Corporate Counsel Releases GC Compensation Report
By Amy E. Wong
July 14 - Corporate Counsel released its annual report, documenting the 100 highest-paid general counsel at Fortune 500 companies.
The list gathers information from the annual proxy statements that Fortune 500 companies file with the Securities and Exchange Commission. These proxies, which force top public companies to disclose the compensation of their five highest-paid executives, reveal that 196 general counsel ranked among the top-five earners in their respective companies in 2005.
The report shows two marked trends in compensation packages. First, instead of relying on stock options, more companies are leaning towards restricted stock grants. Second, more companies prefer to award huge bonuses instead of increasing salaries.
In their efforts to retain talent, 35 percent more Fortune 500 companies are now offering restricted stock grants. In 2005, 61 of the 100 top-paid general counsel received restricted stock grants, which, on average, were worth $987,269. This is more than $250,000 higher than the amount received in 2004.

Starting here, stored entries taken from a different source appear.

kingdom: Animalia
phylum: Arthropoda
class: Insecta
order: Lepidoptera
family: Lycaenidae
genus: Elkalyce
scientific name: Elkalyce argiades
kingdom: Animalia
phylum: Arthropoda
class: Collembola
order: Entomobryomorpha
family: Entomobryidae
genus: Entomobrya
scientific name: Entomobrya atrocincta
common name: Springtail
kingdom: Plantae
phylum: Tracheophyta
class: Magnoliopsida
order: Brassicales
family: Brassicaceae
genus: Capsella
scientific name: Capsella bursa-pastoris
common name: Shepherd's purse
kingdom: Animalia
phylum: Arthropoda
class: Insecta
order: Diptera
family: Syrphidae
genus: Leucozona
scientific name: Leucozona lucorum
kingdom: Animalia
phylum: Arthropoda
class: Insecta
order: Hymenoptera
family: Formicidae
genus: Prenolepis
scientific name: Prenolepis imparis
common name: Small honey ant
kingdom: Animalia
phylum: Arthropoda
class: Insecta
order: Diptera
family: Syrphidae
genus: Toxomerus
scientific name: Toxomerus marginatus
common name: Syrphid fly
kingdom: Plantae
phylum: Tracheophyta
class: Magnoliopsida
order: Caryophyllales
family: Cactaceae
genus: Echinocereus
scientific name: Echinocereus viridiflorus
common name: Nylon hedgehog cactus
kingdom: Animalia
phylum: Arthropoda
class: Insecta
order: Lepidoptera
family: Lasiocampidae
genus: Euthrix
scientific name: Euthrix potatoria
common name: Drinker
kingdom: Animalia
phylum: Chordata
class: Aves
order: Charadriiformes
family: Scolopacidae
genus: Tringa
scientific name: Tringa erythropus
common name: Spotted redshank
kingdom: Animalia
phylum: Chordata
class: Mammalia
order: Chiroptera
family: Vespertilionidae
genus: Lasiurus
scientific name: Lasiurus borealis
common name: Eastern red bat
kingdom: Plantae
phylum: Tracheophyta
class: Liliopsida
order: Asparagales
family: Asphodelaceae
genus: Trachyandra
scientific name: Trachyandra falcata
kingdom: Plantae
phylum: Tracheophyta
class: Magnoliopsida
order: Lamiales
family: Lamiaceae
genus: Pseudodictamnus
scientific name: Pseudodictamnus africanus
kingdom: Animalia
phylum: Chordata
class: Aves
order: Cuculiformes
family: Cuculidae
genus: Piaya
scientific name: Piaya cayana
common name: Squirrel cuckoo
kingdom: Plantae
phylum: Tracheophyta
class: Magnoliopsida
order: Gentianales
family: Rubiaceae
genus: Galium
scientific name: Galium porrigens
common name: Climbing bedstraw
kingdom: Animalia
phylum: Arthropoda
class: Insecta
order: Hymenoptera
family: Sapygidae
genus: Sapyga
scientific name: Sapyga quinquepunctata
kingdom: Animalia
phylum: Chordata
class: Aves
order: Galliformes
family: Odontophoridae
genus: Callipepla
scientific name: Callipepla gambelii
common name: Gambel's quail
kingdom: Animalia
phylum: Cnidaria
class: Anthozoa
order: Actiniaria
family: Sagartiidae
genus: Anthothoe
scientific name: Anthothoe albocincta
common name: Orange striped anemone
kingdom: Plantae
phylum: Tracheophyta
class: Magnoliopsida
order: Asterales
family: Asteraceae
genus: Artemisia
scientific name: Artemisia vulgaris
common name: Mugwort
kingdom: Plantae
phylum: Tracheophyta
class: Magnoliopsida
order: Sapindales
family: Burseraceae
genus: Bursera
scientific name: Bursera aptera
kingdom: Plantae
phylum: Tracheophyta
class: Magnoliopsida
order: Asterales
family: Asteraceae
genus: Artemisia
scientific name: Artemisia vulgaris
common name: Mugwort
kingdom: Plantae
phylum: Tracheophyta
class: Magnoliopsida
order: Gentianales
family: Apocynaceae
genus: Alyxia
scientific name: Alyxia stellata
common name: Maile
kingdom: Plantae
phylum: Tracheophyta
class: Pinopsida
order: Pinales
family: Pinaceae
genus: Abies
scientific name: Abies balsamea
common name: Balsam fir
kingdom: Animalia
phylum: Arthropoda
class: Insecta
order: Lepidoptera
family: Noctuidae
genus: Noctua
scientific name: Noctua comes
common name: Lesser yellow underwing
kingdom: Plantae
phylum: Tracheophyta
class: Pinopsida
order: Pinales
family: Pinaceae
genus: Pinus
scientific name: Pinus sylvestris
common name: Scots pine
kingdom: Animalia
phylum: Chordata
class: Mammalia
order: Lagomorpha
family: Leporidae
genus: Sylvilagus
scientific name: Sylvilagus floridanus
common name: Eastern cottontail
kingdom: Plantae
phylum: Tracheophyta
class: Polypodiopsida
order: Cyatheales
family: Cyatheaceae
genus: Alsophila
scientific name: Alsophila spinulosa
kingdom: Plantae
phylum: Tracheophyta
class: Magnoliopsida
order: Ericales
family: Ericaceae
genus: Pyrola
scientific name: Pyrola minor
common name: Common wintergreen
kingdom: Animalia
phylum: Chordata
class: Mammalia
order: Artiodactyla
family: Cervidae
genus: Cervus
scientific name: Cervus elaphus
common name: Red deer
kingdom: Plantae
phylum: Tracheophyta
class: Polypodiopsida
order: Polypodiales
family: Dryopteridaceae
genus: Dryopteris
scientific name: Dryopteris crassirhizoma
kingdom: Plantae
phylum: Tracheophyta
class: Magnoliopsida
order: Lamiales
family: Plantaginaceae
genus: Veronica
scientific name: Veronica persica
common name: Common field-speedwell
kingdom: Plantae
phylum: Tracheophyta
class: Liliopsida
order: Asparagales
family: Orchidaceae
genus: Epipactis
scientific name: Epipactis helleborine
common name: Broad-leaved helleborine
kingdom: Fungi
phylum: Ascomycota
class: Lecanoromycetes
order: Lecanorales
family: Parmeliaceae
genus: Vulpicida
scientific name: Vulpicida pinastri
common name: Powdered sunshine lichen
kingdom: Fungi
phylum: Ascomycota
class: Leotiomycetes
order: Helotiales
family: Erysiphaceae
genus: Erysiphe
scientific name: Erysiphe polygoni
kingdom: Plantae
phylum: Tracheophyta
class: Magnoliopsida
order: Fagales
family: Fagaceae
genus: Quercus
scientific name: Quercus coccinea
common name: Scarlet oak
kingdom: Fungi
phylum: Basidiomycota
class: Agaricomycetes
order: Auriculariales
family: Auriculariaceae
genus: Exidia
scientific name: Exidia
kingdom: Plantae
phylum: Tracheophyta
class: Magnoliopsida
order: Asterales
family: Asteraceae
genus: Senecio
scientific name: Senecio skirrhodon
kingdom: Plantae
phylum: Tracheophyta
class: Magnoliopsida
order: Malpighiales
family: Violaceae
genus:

Jannice Koors, managing director of compensation consulting firm Pearl Meyers & Partners, commented in a Corporate Counsel article, "It is the echo of a trend that started last year." Along with other compensation experts, Koors predicted that restricted stock grants will continue to be a major factor in executive compensation.
This is due, in part, to the fact that restricted stock grants are attached to certain conditions. In order to reap the benefits, the grant has to be vested for a specified number of years, allowing companies to simultaneously compensate and retain their top talent. Koors continued, "Restricted stock has more guarantees for long-term employees."
Concurrently, stock options have taken a slight dive. As a result of the new regulations implemented by the Financial Accounting Standards Board (FASB), options are now charged as expenses.
Although companies have the choice to expense options in one huge or many staggered payments, options are now an undesirable and costly form of compensation. Only 73 of the 100 general counsel received options, six fewer than last year.
Additionally, the FASB requires companies to use the complicated Black-Scholes method to compute the value of options. Unlike the old formula, which calculated an option's value by its annual fixed-percentage increase, the new formula requires companies to take a company's performance and stock value into account. In most cases, the Black-Scholes method costs companies more money.
Another reason why companies may be making the switch from stock options to restricted stocks is that they value the differences on how each works. Stock options influence executives to take actions that will increase stock prices so that they can cash out and collect profits. If, however, the stock value decreases, options are worthless.
On the other hand, if the stock value plummets, restricted stocks still retain their intrinsic value. Furthermore, executives become part-owners of the company when restricted stocks are vested long enough. As part-owner of the company, restricted stocks encourage employees to make decisions that will benefit the company in the long run, rather than concentrating on personal short-term gains.
As shown in Corporate Counsel's report, 55 of the top general counsel did indeed take advantage of the S&P 500's healthy year by cashing out their stock options, gaining an average of $3.1 million—$600,000 more than the average gain in 2004. In total, they cashed out $171,109,966 in 2005, a figure that is about $49 million more than the amount cashed out in 2004.
Another major trend is a shift away from salary increases to cash bonuses. In 2005, the size of bonuses has increased by 16 percent to an average of $906,820. It should be noted, however, that this increase has dropped significantly when compared to last year's 30-percent hike.
While bonuses have been steadily increasing, salaries have made minimal growth, increasing by only 1 percent since 2004 to an average of $564,612. Instead of guaranteeing a set amount upfront, many companies find it a more desirable option to evaluate and reward good performance through bonuses.
When determining the size of their bonuses, companies also consider the company's overall economic vigor. Investment bank Lehman Brothers Holdings, Inc., experienced extreme prosperity during the 2005 fiscal year, as evidenced by a 26-percent increase in revenue. As a result, Lehman's Thomas Russo received a fat $4,550,000 bonus. Despite his $450,000 salary, this bonus effectively made Russo the second-highest-paid general counsel, with a gross income of $5 million in 2005.
In stark comparison, Thomas Gottschalk of General Motors Corp. experienced the biggest drop in rank of 2005, falling from 17 to 71. With the groundbreaking innovation and skyrocketing sales of Japanese automakers like Toyota, the Detroit-based automobile manufacturing company has undergone extreme financial duress. As a result, Gottschalk received no bonus at all. Even his $1 million salary couldn't break his fall.
Similarly, general counsel working in lucrative industries are being generously compensated. Those working in the entertainment sector earned more than any other industry, drawing an average of $2.85 million. Trailing closely behind are general counsel working in the oil and gas industry, who represent the highest number of general counsel on Corporate Counsel's top 100 list.